Dr. Rowley was among those presenting information from Phase II of the DIAS trial at the American Stroke Association meeting this past spring. "We've just finished the North American Dose Escalation Study of Desmoteplase in Acute Ischemic Stroke (DEDAS) trial, which hopefully will confirm DIAS," he says. "An even larger trial is planned for this fall."

In addition to MR imaging used in these studies, other researchers are looking at the use of CT in trials of IV tPA and IV desmoteplase with patients triaged by CT angiography, CT perfusion and standard CT. Dr. Rowley believes that through research, education and the will to improve, clot-busting therapy can be made available to more acute stroke patients. As evidence, he points to sophisticated stroke programs in Calgary, Cleveland and Houston, where centers are reporting in excess of 10 percent of patients getting thrombolysis.

Stroke Prevention

Researchers at Massachusetts General Hospital (MGH) are using positron emission tomography (PET) in an attempt to identify vessels that are at high risk to cause stroke. "We want to stop stroke before it occurs," says Ahmed Tawakol, M.D., associate director of nuclear cardiology at MGH. "We believe the highly inflamed plaques—the metabolically active plaques—are the ones that go on to progress rapidly or to rupture altogether and cause thrombosis. PET imaging identifies these highly inflamed plaques and we hope that, in the future, we can tailor therapy for those who have these vulnerable plaques compared to those who have fibrous, stable plaques."
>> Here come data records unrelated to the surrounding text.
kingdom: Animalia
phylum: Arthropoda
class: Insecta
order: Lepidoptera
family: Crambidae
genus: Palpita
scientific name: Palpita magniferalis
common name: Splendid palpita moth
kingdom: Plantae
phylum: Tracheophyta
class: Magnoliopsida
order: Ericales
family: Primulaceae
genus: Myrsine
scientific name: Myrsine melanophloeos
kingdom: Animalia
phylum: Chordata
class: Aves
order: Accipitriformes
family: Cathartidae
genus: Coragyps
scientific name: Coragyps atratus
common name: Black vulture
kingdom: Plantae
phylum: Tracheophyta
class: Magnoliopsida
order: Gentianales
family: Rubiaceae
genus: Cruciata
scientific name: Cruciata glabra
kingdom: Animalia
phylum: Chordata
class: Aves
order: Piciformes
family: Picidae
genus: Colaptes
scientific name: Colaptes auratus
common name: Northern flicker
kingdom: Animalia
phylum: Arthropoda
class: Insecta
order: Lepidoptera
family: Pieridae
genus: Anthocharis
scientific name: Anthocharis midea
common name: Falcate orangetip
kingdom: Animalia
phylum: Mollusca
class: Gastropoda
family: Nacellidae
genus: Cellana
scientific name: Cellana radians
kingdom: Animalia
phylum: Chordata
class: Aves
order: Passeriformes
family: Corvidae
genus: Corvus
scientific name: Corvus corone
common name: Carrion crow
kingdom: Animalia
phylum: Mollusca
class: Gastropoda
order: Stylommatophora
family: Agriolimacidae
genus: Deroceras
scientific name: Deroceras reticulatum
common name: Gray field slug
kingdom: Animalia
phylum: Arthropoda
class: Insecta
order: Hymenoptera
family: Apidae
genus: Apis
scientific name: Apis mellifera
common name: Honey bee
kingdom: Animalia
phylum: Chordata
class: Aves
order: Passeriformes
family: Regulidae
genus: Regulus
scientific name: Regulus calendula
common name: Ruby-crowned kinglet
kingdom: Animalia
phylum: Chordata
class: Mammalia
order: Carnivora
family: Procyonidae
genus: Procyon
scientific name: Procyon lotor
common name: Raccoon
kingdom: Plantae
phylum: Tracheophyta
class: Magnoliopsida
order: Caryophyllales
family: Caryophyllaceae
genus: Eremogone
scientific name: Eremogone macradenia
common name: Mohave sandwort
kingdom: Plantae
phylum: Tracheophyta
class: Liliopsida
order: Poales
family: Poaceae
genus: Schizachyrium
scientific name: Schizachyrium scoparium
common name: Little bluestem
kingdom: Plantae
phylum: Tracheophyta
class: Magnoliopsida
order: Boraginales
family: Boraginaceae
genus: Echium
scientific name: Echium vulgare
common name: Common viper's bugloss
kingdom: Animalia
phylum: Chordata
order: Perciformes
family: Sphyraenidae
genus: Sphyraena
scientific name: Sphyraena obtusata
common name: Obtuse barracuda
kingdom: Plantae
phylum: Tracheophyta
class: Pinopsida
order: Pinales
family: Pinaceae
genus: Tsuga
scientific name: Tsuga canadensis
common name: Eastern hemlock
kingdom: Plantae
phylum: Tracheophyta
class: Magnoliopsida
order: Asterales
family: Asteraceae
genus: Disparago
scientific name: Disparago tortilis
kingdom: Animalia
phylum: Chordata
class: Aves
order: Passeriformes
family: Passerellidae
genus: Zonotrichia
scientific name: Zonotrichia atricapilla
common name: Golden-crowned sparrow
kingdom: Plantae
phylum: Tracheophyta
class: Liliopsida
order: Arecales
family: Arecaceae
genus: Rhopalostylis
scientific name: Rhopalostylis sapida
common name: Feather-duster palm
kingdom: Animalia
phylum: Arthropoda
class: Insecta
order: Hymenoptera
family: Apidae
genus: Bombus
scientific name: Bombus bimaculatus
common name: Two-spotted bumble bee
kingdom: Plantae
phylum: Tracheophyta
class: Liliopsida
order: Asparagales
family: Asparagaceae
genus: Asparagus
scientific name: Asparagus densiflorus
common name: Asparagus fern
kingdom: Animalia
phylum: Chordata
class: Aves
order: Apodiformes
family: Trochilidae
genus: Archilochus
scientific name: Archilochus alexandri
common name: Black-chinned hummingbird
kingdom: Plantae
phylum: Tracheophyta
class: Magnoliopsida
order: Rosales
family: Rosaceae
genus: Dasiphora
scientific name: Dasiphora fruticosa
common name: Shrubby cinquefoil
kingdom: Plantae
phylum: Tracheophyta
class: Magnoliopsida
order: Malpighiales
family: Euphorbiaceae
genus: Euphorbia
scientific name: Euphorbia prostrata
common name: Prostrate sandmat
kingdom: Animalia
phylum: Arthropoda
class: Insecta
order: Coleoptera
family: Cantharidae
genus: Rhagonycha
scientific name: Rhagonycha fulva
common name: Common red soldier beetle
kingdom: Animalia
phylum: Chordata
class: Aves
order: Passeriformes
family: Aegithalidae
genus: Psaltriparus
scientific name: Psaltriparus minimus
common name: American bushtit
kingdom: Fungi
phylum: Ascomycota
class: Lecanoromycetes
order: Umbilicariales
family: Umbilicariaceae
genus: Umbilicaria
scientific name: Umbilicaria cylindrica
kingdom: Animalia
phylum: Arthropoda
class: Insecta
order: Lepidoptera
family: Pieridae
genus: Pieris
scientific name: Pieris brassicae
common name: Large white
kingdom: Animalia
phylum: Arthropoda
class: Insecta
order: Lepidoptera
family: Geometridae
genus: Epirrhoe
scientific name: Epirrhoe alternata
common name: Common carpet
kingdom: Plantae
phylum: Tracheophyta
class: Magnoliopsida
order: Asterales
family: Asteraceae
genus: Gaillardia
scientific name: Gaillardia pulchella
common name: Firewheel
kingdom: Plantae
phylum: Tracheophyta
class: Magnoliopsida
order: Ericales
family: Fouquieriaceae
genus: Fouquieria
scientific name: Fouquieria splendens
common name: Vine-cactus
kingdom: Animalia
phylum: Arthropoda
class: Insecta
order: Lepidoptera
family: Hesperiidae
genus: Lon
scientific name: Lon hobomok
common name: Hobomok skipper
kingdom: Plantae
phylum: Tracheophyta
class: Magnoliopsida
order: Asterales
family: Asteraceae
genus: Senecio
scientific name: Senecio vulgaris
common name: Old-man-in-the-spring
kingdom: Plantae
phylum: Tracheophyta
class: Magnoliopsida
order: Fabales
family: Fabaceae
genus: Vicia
Dr. Tawakol and his colleagues assess the biology of plaques using fluorodeoxyglucose (FDG) radio-labeled with the positron emitter F-18. "We've looked at a population of patients undergoing carotid endarterectomy. All the patients that entered the study had been identified by clinicians as having very tight narrowings of their carotid arteries and therefore were deemed appropriate for surgery," he explains. "We used either CT or MR imaging to help with localization. At the end of the study we were able to compare the amount of FDG uptake that we were able to see noninvasively with what was actually removed surgically. We found that the higher the FDG uptake, the more inflammation we saw. The lower the uptake, the more fibrosis we saw."

Dr. Tawakol hopes that this technology, once validated, will allow physicians to ferret out those who truly need surgery from those who do not need surgery, and, more important, to noninvasively identify dangerous plaques before they rupture and cause a heart attack or stroke.